Description of the task
Among the entries that follow, find every line with the word "shelf" and list it.

Data under study
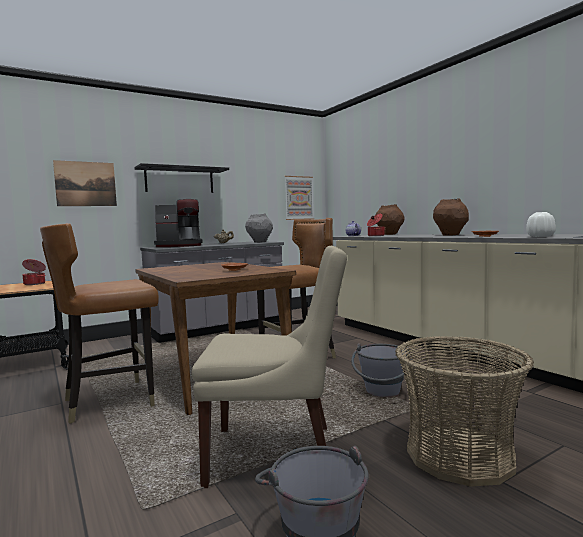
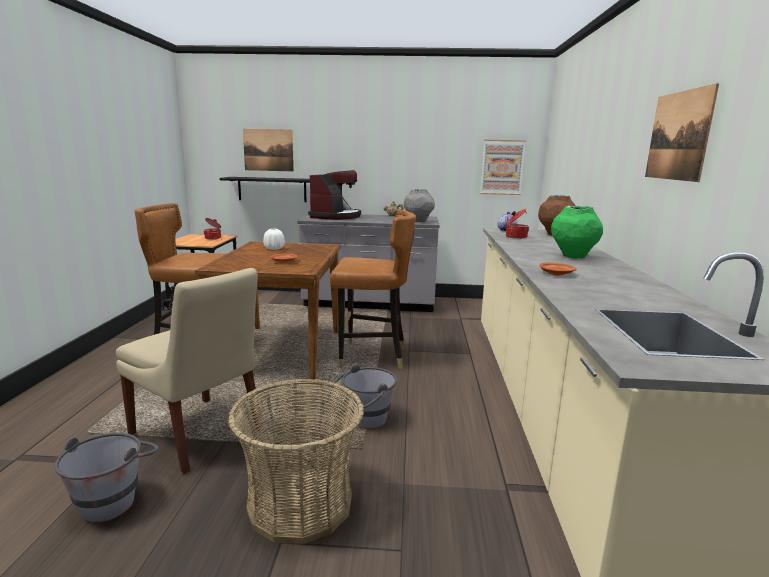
camera: 35 degrees right, 10 degrees up
black shelf [134,163,229,193] -> black shelf moved to [220,177,310,202]
coffee machine [154,199,203,247] -> coffee machine turned 90 degrees counterclockwise [308,170,361,220]
brown vase [433,199,469,235] -> green vase [551,206,603,258]
white vase [526,212,556,237] -> white vase moved to [263,228,285,250]
none -> picture [645,83,719,182]

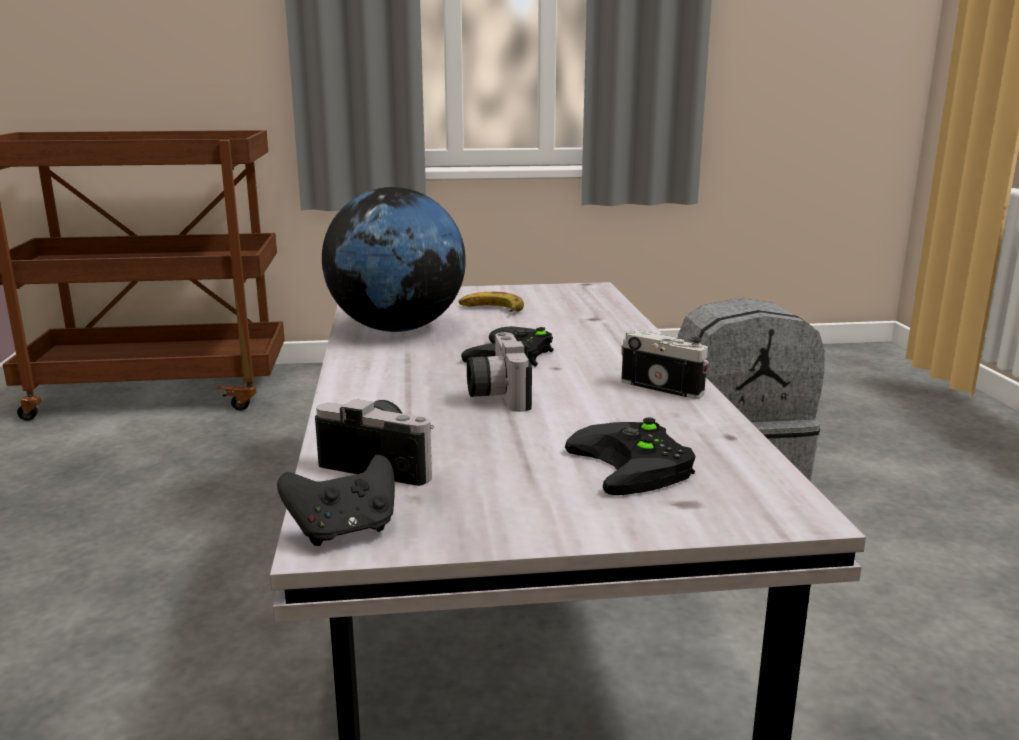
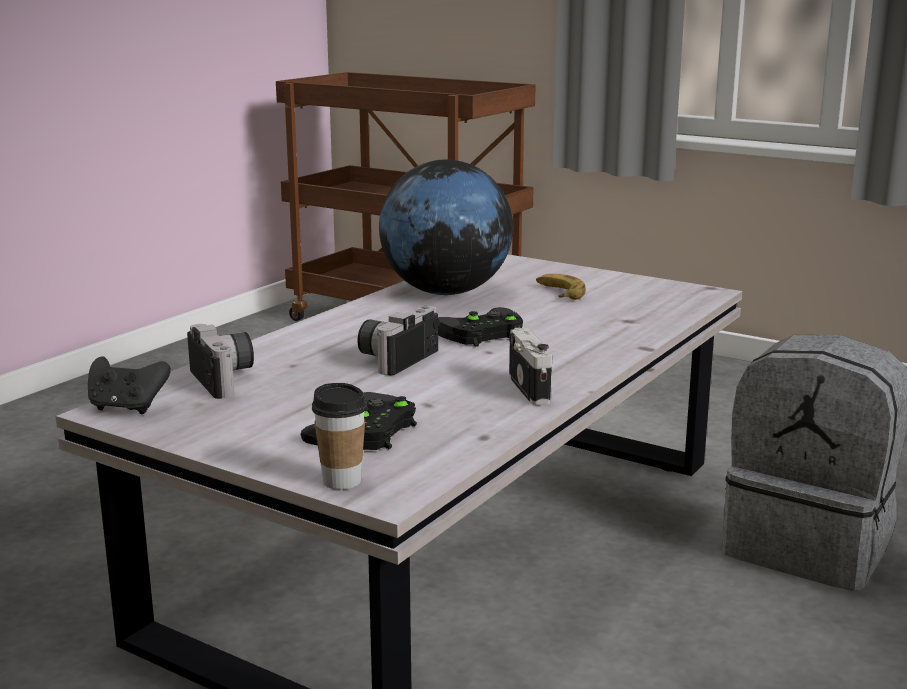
camera: 40 degrees right, 0 degrees up
none -> cup [312,383,367,490]

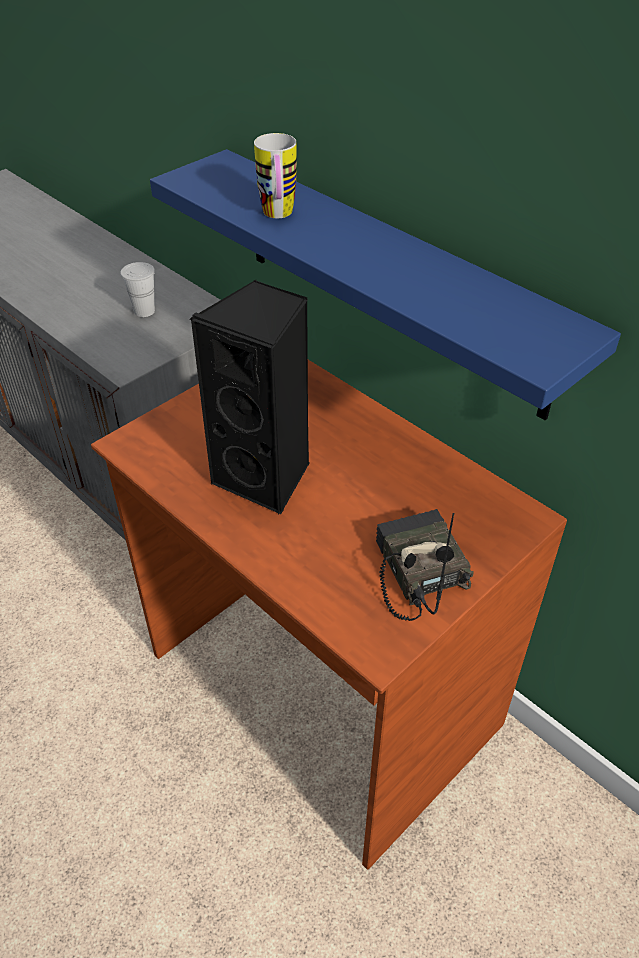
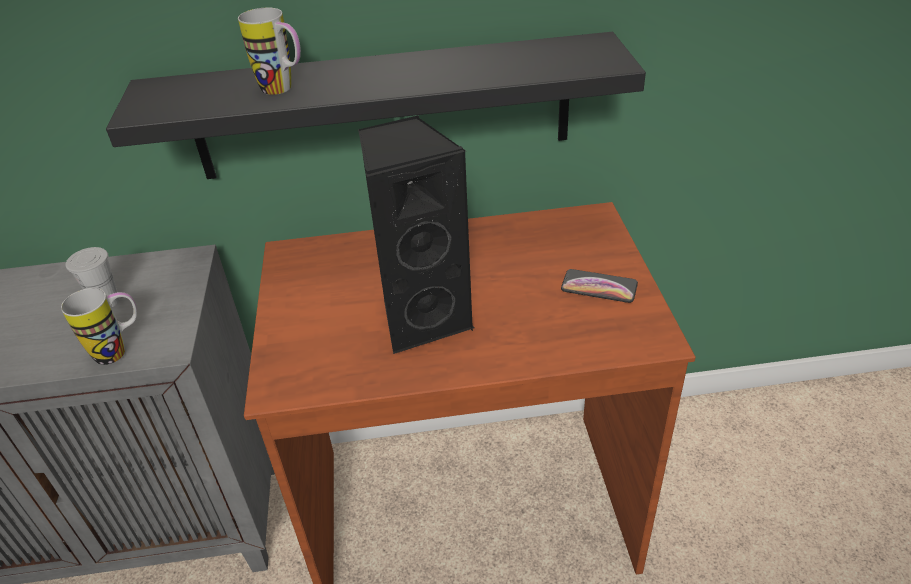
camera: 50 degrees left, 5 degrees down
blue shelf [150,149,621,420] -> black shelf [106,32,646,179]
radio [376,509,474,621] -> phone [561,269,638,303]
none -> mug [61,288,137,365]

Output of the task
black shelf [134,163,229,193] -> black shelf moved to [220,177,310,202]
blue shelf [150,149,621,420] -> black shelf [106,32,646,179]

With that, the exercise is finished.